Norma Serpin : Nous vivons ici dans le Rhin supérieur dans ce que l’on appelle une région modèle pour l’Europe, où les habitants des deux côtés du Rhin se sont habitués à circuler librement. Que ce soit pour faire du shopping, assister à des événements culturels ou comme touristes d’un jour. Le deuxième podium, avec des acteurs de la société civile dans les domaines jeunesse, école/apprentissage de la langue du voisin et échanges culturels, a mis en lumière cet aspect de manière concrète. La politique est particulièrement efficace quand elle inclut la population, la société civile. Et 63 ans après le traité de l’Élysée, nous pouvons dire : mission accomplie !
Ortenau Journal : Que peut faire le CAFA RSO pour renforcer l’intérêt pour le pays voisin?
Norma Serpin : Notre association est aussi l’incarnation de la société civile. Nous impliquons des acteurs franco-allemands, principalement issus de l’économie, mais aussi de la culture au sens large. Notre mission est de mettre en place des programmes qui reflètent la diversité de la société civile.
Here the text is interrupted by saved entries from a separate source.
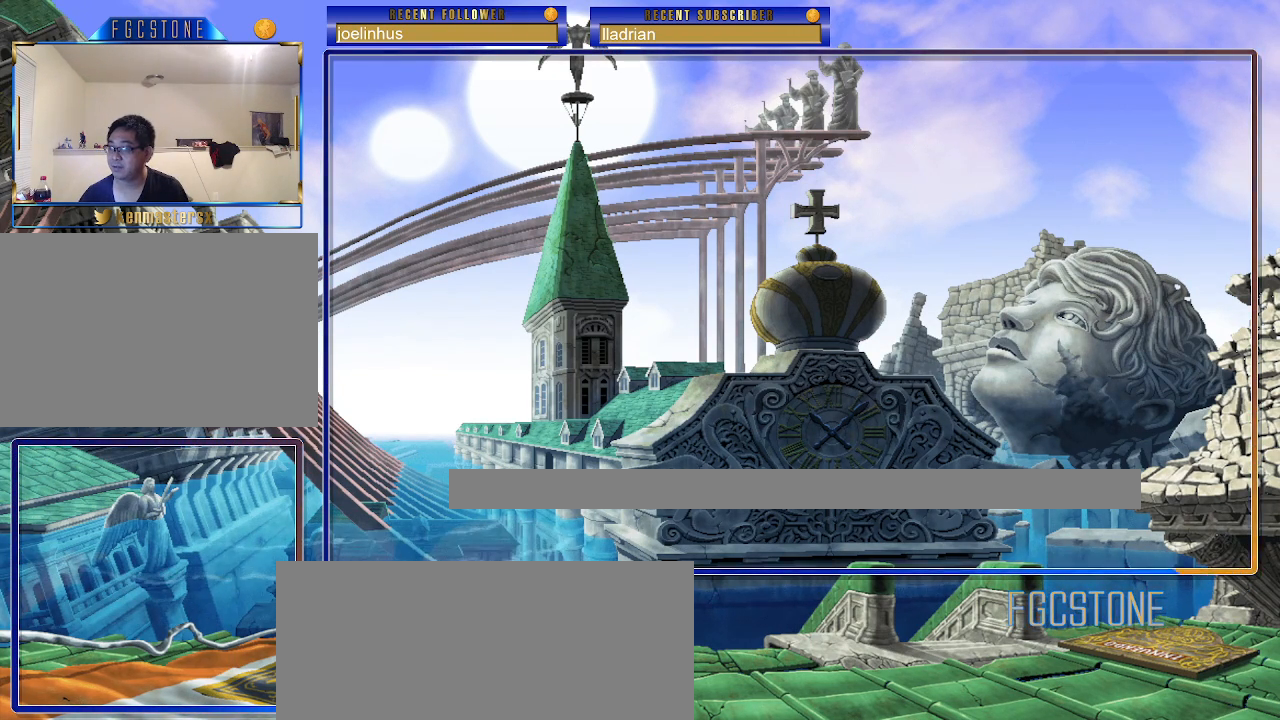
{"buttons": [], "events": []}
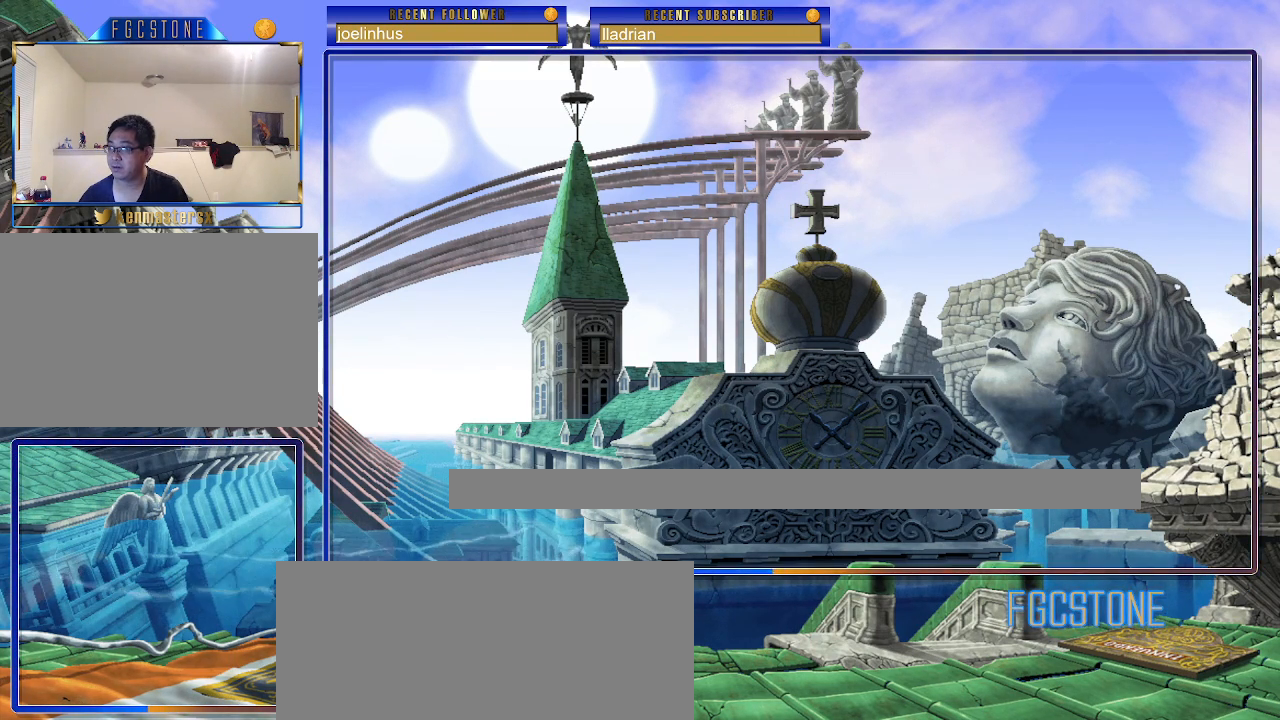
{"buttons": [], "events": []}
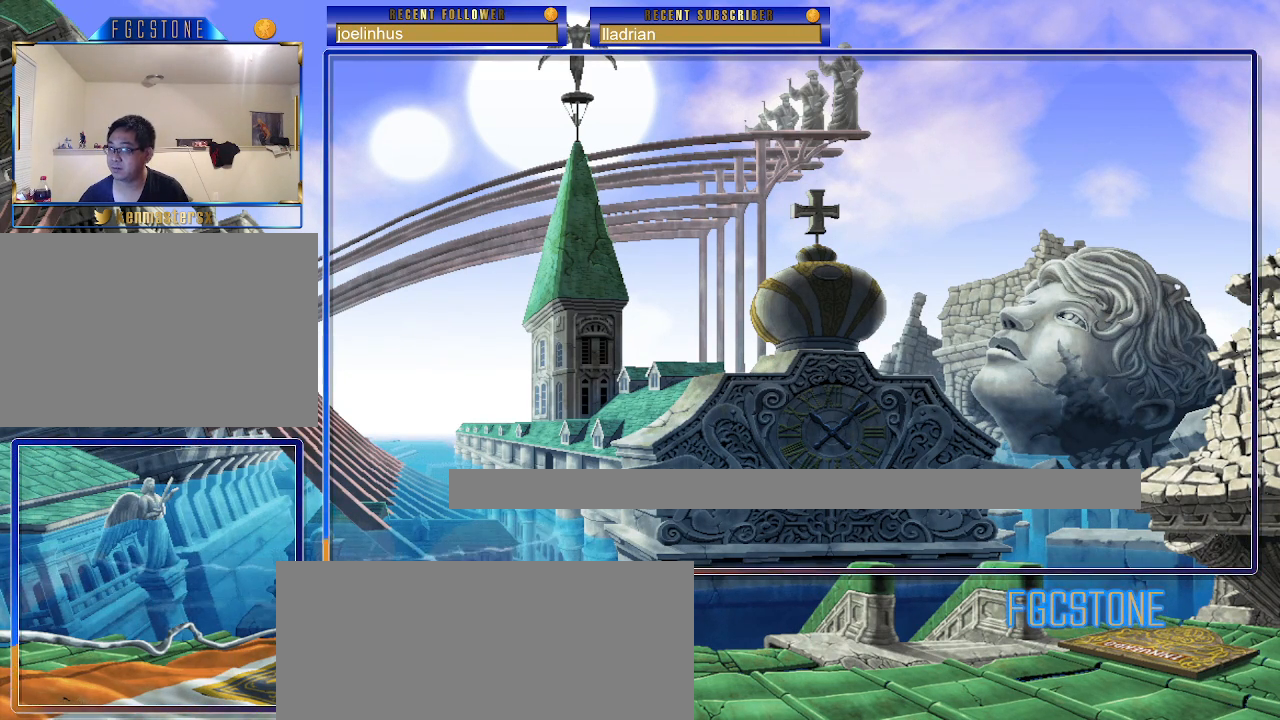
{"buttons": [], "events": []}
Je dis toujours : « la mixité fait la force ». Nous veillons à intégrer ce mélange dans notre programme, composé de visites d’entreprises, de colloques spécialisés, d’ateliers thématiques et de discussions sous le format « politique rencontre économie ». Nous essayons aussi de garder le lien avec l’actualité autant que possible. C’est en réalité un grand défi !
Ortenau Journal : Les participants au podium ont rapporté que les habitants d’Allemagne et d’Alsace ont encore souvent des ressentiments envers le voisin. Faut-il alors travailler avec persévérance à la compréhension et à l’initiation de rencontres?

Norma Serpin : Voilà une question typiquement journalistique… L’humanité est complexe, chaque individu a sa propre expérience de l’histoire et la démocratie joue un rôle important en acceptant et en respectant cette complexité. Bien sûr, la fermeture des frontières pendant la crise du COVID-19 a ravivé certains ressentiments. Mais si l’on y réfléchit bien, ces ressentiments sont aussi le signe de la réussite des relations franco-allemandes. Ce que nous avons accompli depuis la réconciliation franco-allemande est si précieux que personne ne voudrait y renoncer !
Ortenau Journal : Quel rôle jouent les médias dans ce contexte?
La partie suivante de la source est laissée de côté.